The company expects the scope to be among its strongest growth drivers next year, and potentially surpass $1 billion in annual sales. The device was cleared by the FDA for ERCP, or endoscopic retrograde cholangiopancreatography.

Though single-use ERCP scopes and supplies are enjoying vocal support from the FDA today, Boston Scientific CEO Mike Mahoney told investors in October that his product teams deserved kudos "for really identifying this opportunity nearly three or four years ago."

In 2013, the Centers for Disease Control and Prevention told the FDA about a "potential" association between duodenoscopes and the transmission of multidrug-resistant bacteria, though Reuters later reported that the FDA knew as early as 2009 that the devices could spread fatal infections.

The FDA ordered the three manufacturers of reusable duodenoscopes — Fujifilm Medical Systems USA, Olympus Medical Systems Corp. and Pentax of America — to conduct new studies of cleaning practices and their impact on scope-associated infections. The agency eventually discovered some of the scopes have features like narrow grooves and hinges that were prone to "retaining debris and biological material."

"Duodenoscopes have several moving parts at the end of the scope that are very difficult to clean. And of course, you're in the GI tract of very sick patients when you're doing these procedures, so you're picking up all kinds of bugs, and so they need to be thoroughly cleaned," Boston Scientific endoscopy President Art Butcher told investors in a December conference call, according to a Seeking Alpha transcript.

"There is a great unmet need for a duodenoscope that will universally and assuredly be a 100% sterile and safe every time."

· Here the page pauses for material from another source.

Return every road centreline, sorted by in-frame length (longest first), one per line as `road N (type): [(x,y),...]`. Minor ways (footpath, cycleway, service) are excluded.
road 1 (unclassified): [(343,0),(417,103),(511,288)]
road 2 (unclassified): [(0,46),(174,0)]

Boston Scientific did not release pricing information for the Exalt Model D, which is expected to cost between $2,000 and $3,000 per device. Device companies typically don't publicly disclose prices paid by hospitals.

But Boston Scientific executives did tell investors in a June 2018 webcast that the device could improve the overall "cost effectiveness" of ERCP procedures, while minimizing hospitals' capital investments.

A study in gastroenterology journal Gut reported in February that the nine traditional duodenoscopes at one large hospital cost about $35,000 each and lasted for three years.

Those costs did not include $1,500 in annual maintenance, $8,000 for a scope-washing machine, $10,000 for cleaning supplies and filters, tens of thousands in labor costs, and $125,000 per scope-related infection in the 1% or less of cases in which that happened.

Dr. V. Raman Muthusamy, medical director for endoscopy at UCLA Health and lead author of a positive early study of the Exalt scope, noted that the costs of ERCP procedures will rise no matter what happens.

Traditional scopes are becoming more costly to maintain because of enhanced cleaning requirements and new single-use components for durable scopes.

At least early on, Muthusamy said patients with compromised immune systems or those already colonized with multidrug resistant infections might be particularly good candidates for a single-use device.

"I think this really represents a milestone in endoscopy," he said, citing past milestones like the move to flexible scopes, and the evolution to scopes with high-definition displays.

"There is potential to go from reusable devices to high-quality single-use devices. I think, in that sense, it represents an important step forward."